Getting back to business is always hard to do after Yom Tov. Two thoughts from the Ishbitza:
1) After keriyas yam suf, the Torah tells us that Moshe forced Bnei Yisrael to leave the riverbank, “vaysa Moshe es Yisrael m’Yam Suf”. Of course collecting the booty and spoils of Egypt was an enticement to linger, yet all we find mentioned in the text mentions is the shirah itself. The Ishbitza explains that shirah was a spiritual boost of energy that affected all of Bnei Yisrael, from Moshe Rabeinu down to the lowest maidservant – ra’asa shifcha al hayam mah she’lo ra’ah Yechezkel ben Buzi. It is very hard to walk away from a spiritual plateau once reached. Yet, not walking away poses a great danger – Torah demands constant growth and hischadshus, not leveling off and becoming satisfied with having reached any level. Precisely because shirah already had such a powerful affect on the entire nation, Moshe realized nothing more would be gained by simply lingering at the same location. After appreciating an accomplishment, one must be willing to walk away and move on to the next set of challenges.

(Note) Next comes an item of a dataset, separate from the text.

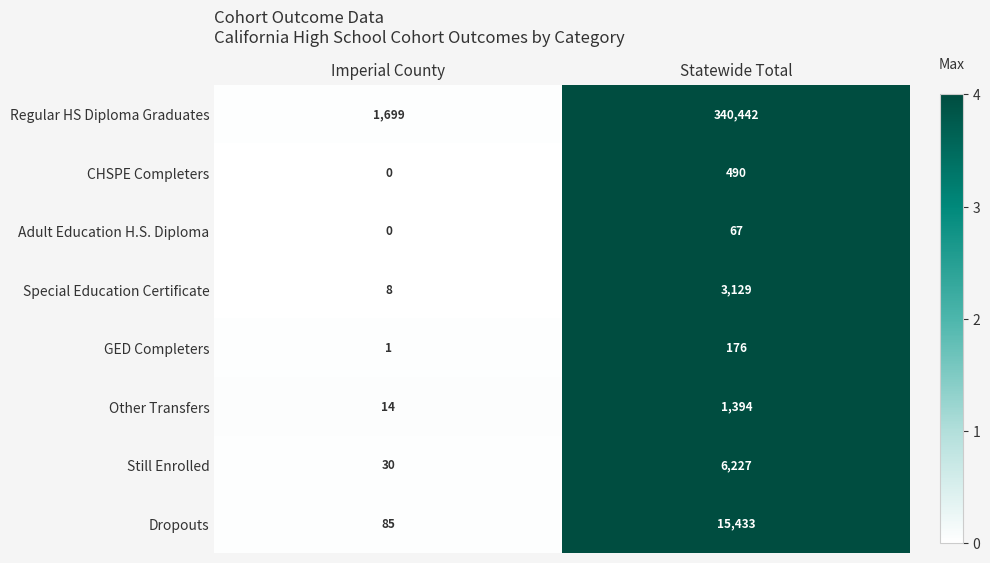

Rank the series by their maximum value, from lowest to highest.

Adult Education H.S. Diploma, GED Completers, CHSPE Completers, Other Transfers, Special Education Certificate, Still Enrolled, Dropouts, Regular HS Diploma Graduates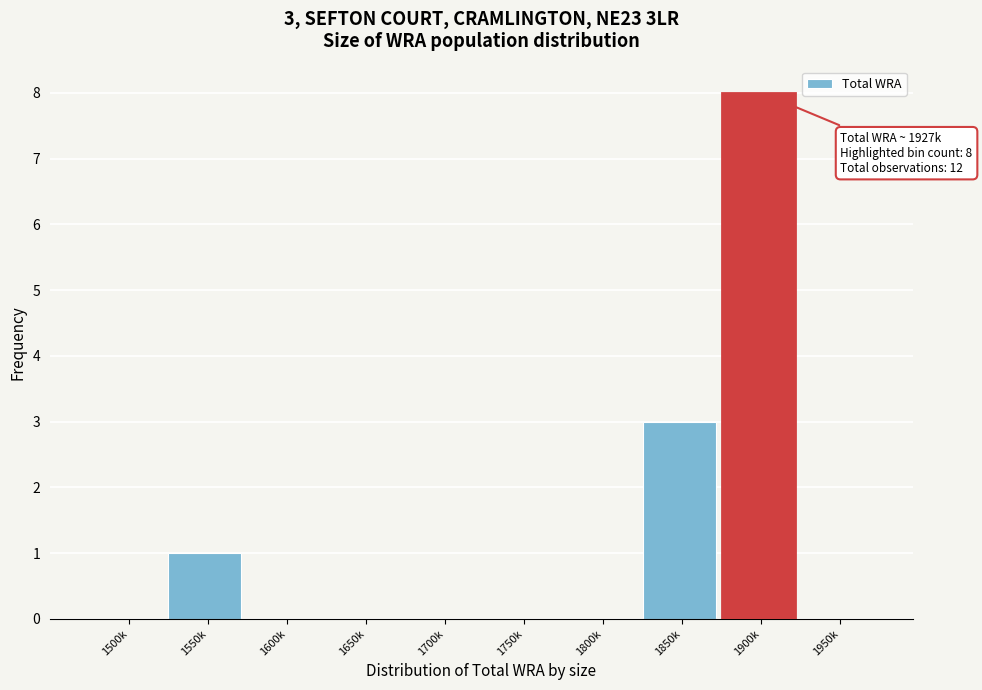

Reading right to left, what are all the values shown in this chart?

1950k=0	1900k=8	1850k=3	1800k=0	1750k=0	1700k=0	1650k=0	1600k=0	1550k=1	1500k=0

2) After leaving Yam Suf, Bnei Yisrael walked in the desert for three days with no water. In response to the people’s murmuring, Hashem showed Moshe a branch which turned the bitter waters which were found into sweet potable water. When walking away from a spiritual plateau, we should not fool ourselves into thinking we will immediately experience the same spiritual energy that brought us to past accomplishments – we may find ourselves thirsting for the water of Torah and spirituality and not find any to drink. This too, writes the Ishbitza, is part of the process of growth. Eventually those bitter waters can be turned into a sweet oasis, but what appears to be spiritual “downtime” is an inevitable part of journeying to greater heights.